REVELATION 1.1–1.3 – VISIONARY MATERIAL: HANDLE CAREFULLY
NRSV Revelation 1.1 The revelation of Jesus Christ, which God gave him to show his servants what must soon take place; he made it known by sending his angel to his servant John,
2 who testified to the Word of God and to the testimony of Jesus Christ, even to all that he saw.
3 Blessed is the one who reads aloud the words of the prophecy, and blessed are those who hear and who keep what is written in it; for the time is near.

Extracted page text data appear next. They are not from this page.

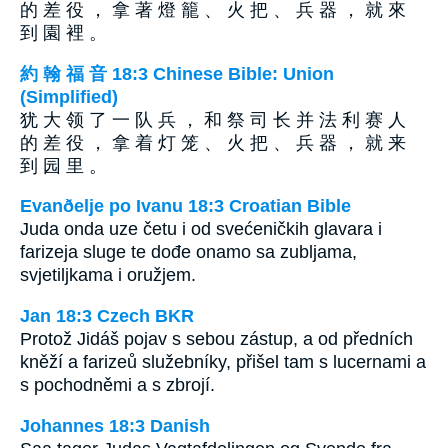
的 差 役 ， 拿 著 燈 籠 、 火 把 、 兵 器 ， 就 來
到 園 裡 。
約 翰 福 音 18:3 Chinese Bible: Union
(Simplified)
犹 大 领 了 一 队 兵 ， 和 祭 司 长 并 法 利 赛 人
的 差 役 ， 拿 着 灯 笼 、 火 把 、 兵 器 ， 就 来
到 园 里 。
Evanðelje po Ivanu 18:3 Croatian Bible
Juda onda uze četu i od svećeničkih glavara i
farizeja sluge te dođe onamo sa zubljama,
svjetiljkama i oružjem.
Jan 18:3 Czech BKR
Protož Jidáš pojav s sebou zástup, a od předních
kněží a farizeů služebníky, přišel tam s lucernami a
s pochodněmi a s zbrojí.
Johannes 18:3 Danish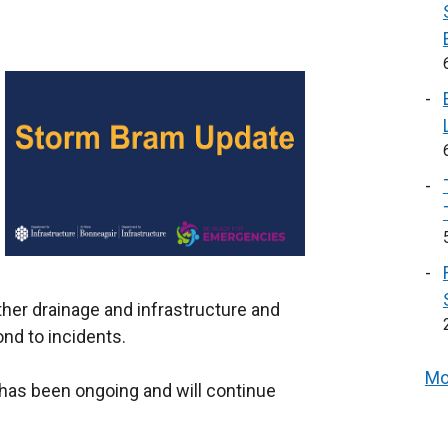
ther drainage and infrastructure and
ond to incidents.
Mo
s has been ongoing and will continue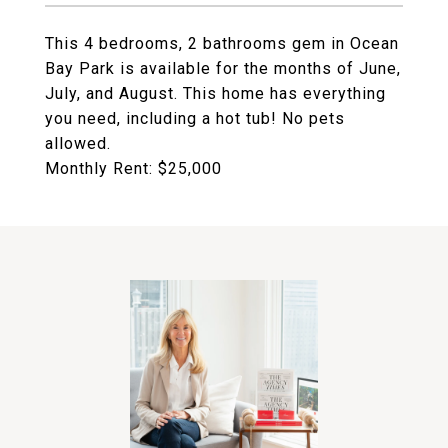
This 4 bedrooms, 2 bathrooms gem in Ocean
Bay Park is available for the months of June,
July, and August. This home has everything
you need, including a hot tub! No pets
allowed.
Monthly Rent: $25,000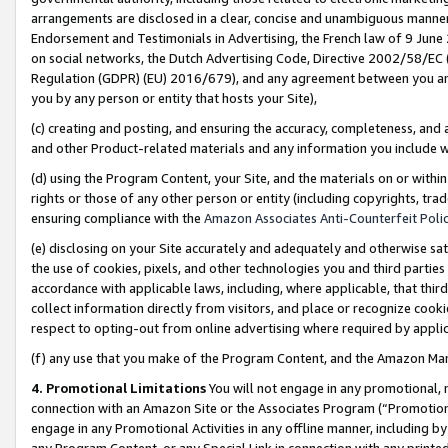
arrangements are disclosed in a clear, concise and unambiguous manner 
Endorsement and Testimonials in Advertising, the French law of 9 June
on social networks, the Dutch Advertising Code, Directive 2002/58/EC 
Regulation (GDPR) (EU) 2016/679), and any agreement between you and 
you by any person or entity that hosts your Site),
(c) creating and posting, and ensuring the accuracy, completeness, and 
and other Product-related materials and any information you include wit
(d) using the Program Content, your Site, and the materials on or within
rights or those of any other person or entity (including copyrights, trad
ensuring compliance with the
Amazon Associates Anti-Counterfeit Polic
(e) disclosing on your Site accurately and adequately and otherwise sat
the use of cookies, pixels, and other technologies you and third parties
accordance with applicable laws, including, where applicable, that thir
collect information directly from visitors, and place or recognize cooki
respect to opting-out from online advertising where required by appli
(f) any use that you make of the Program Content, and the Amazon Mar
4. Promotional Limitations
You will not engage in any promotional, ma
connection with an Amazon Site or the Associates Program (“Promotional
engage in any Promotional Activities in any offline manner, including by
any Program Content, or any Special Link in connection with any printed 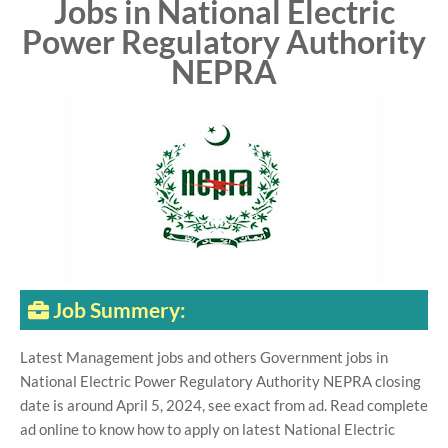
Jobs in National Electric
Power Regulatory Authority
NEPRA
Job Summery:
Latest Management jobs and others Government jobs in
National Electric Power Regulatory Authority NEPRA closing
date is around April 5, 2024, see exact from ad. Read complete
ad online to know how to apply on latest National Electric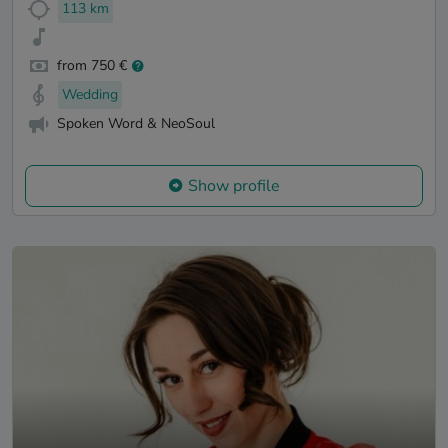
113 km
from 750 €
Wedding
Spoken Word & NeoSoul
Show profile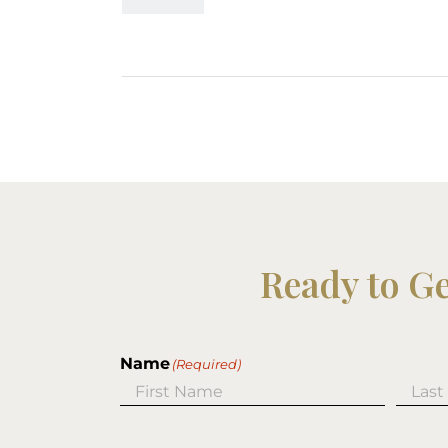
Ready to G
Name
(Required)
First
Last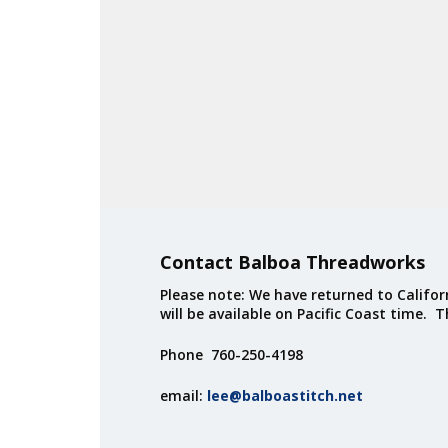
Contact Balboa Threadworks
Please note: We have returned to Californ
will be available on Pacific Coast time. 
Phone 760-250-4198
email:
lee@balboastitch.net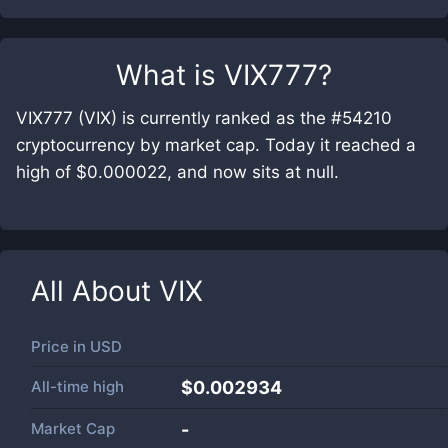
What is
VIX777
?
VIX777 (VIX) is currently ranked as the #54210
cryptocurrency by market cap. Today it reached a
high of $0.000022, and now sits at null.
All About
VIX
Price in
USD
All-time high
$0.002934
Market Cap
-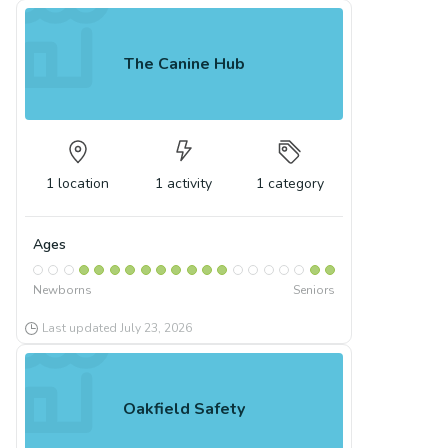
The Canine Hub
1
location
1
activity
1
category
Ages
Newborns
Seniors
Last updated
July 23, 2026
Oakfield Safety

Much has been and ought to be made of the fact that the Apocalypse, after the brief introductory remarks, starts and ends with epistolary elements. E. Schüssler Fiorenza has especially highlighted the parallels with the Pauline corpus. Notice that even the introductory phrase apocalypsis Iesou Christou is found in Paul's writings in various places (cf. 1 Cor. 1.7 to 2 Thess. 1.7), where it refers to the Parousia. But in what is probably Paul's earliest letter (see Gal. 1.12, 16) reference is made to an appearance of Jesus Christ to Paul in a vision, possibly alluding to his Damascus Road experience. Fiorenza thus is likely right to suggest that our author characterizes his experience as a prophetic visionary experience, not unlike Paul's. Notice too that like Paul the author never directly calls himself a prophet, but rather a doulos, a term used in the Hebrew Scriptures to refer to servant-prophets (cf. Amos 3.7). But there may be an implicit claim of authority in the use of this term, as there seems to be in the Pauline usage. If one is a servant of Jesus, one has a position of authority. At least in part John is writing to an area where Paul spent a considerable amount of time, though perhaps not in all these particular communities. It should not then be surprising if the Pauline Gospel and theology had affected John of Patmos. It was William Ramsay's conjecture that, by the end of the first century a.d., the primary locus of the Christian movement was in Asia Minor.